Falando sozinho
Tenho um amigo das antigas, ainda quando adolescente ele falava muito, sem trégua, e o assunto era música; aliás, ele é um excelente músico, multi-instrumentista. Mas por falar sempre do mesmo assunto, as pessoas não tinham muita paciência para ouvi-lo. Sempre gostei muito dele, passava horas ouvindo-o e falando, quando sobrava um espaço. Passei anos sem vê-lo e quando, um dia, estava gravando em um estúdio aqui de Belo Horizonte, nos encontramos. Que alegria, que coisa boa revê-lo! Porém, ele estava diferente, mais calado, pouco efusivo, um pouco triste até. Gravou uma guitarra maravilhosa, mas só falou o trivial, nada daquele moço alegre e falador; um pouco estranho; outra pessoa se tornou.
Fiquei pensando sobre o que pode ter causado essa mudança radical. Será apenas o tempo? Amadureceu e se calou? O passar dos anos o tornou um moço triste. Pode ser também que alguma pessoa, dessas totalmente sem alma, o tenha repreendido, dito que falava demais, tenha mandado-o calar a boca; cometido algum tipo de falta de educação ou mesmo violência com ele por ser assim. Não consigo imaginar algo que tenha o poder de converter alguém que possuía uma alma de criança em alguém assim calado e taciturno. Lembro-me de uma vez que ele veio comigo até minha casa, a uma distância de quatro quilômetros só para conversar; chegando, não quis entrar; disse que era só pelo prazer de conversar comigo e se foi.
Eu falo muito. Muito mesmo. Também encontro o silêncio das pessoas como resposta. Adotei o hábito de conversar comigo mesmo; digo conversar porque é realmente uma conversa; não é um monólogo; eu respondo à minha própria conversa; gosto de conversar comigo. Já tive que despistar em algumas situações na rua perto de outras pessoas que me flagraram falando sozinho. Mas não me intimido.
Fico olhando meu neto fazendo isso o tempo todo: conta histórias, xinga, briga, ri alto como se tivesse outro amigo por perto. Vendo isso, penso no que o Mestre Nazareno disse sobre se tornar como uma criança; deve incluir falar sozinho, brincar consigo mesmo; nos xingar quando fazemos alguma besteira e elogiar quando fazemos algo belo.

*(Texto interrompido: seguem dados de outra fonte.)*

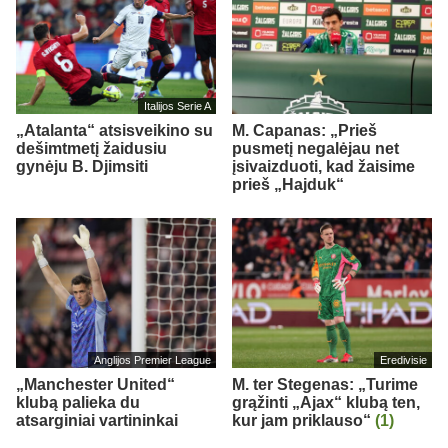
Italijos Serie A
„Atalanta“ atsisveikino su
M. Capanas: „Prieš
dešimtmetį žaidusiu
pusmetį negalėjau net
gynėju B. Djimsiti
įsivaizduoti, kad žaisime
prieš „Hajduk“
Anglijos Premier League
Eredivisie
„Manchester United“
M. ter Stegenas: „Turime
klubą palieka du
grąžinti „Ajax“ klubą ten,
atsarginiai vartininkai
kur jam priklauso“
(1)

Gosto muito de pensar em um mundo de esperança onde as pessoas suportem mais umas às outras; se escutem; riam juntas; caminhem de mãos dadas sem restrição onde o bem seja algo em comum; algo a dividir; a espalhar sem acumulação boba; possam dividir o pão e o vinho; se deem por amor e não por querer algo em troca.
Pode parecer maluquice mas te dou um conselho: quando conversar sozinho responda-se.